Records for processing ->
* * * *
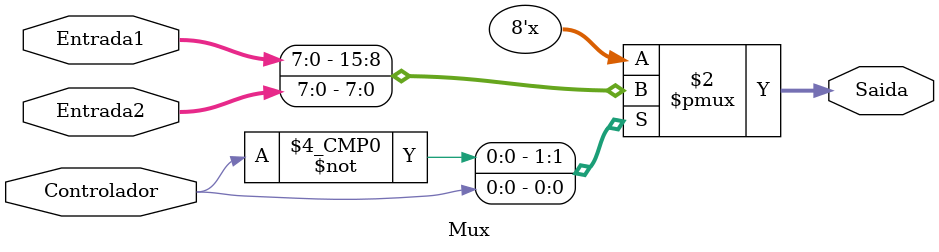
<source format=v>
module Mux(Controlador,Entrada1, Entrada2, Saida);

input Controlador; 
input [7:0]Entrada1; 
input [7:0]Entrada2;
output reg [7:0] Saida;

always @(Controlador, Entrada1, Entrada2) begin //reevaluate if these change
 case (Controlador)
 0: Saida <= Entrada1;
 1: Saida <= Entrada2; 
 default: Saida <= 0;
 endcase
 end
endmodule



</source>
* * * *
Your task -> Copy out each line of the records where the word "Saida" appears.

Exercise result ->
module Mux(Controlador,Entrada1, Entrada2, Saida);
output reg [7:0] Saida;
 0: Saida <= Entrada1;
 1: Saida <= Entrada2; 
 default: Saida <= 0;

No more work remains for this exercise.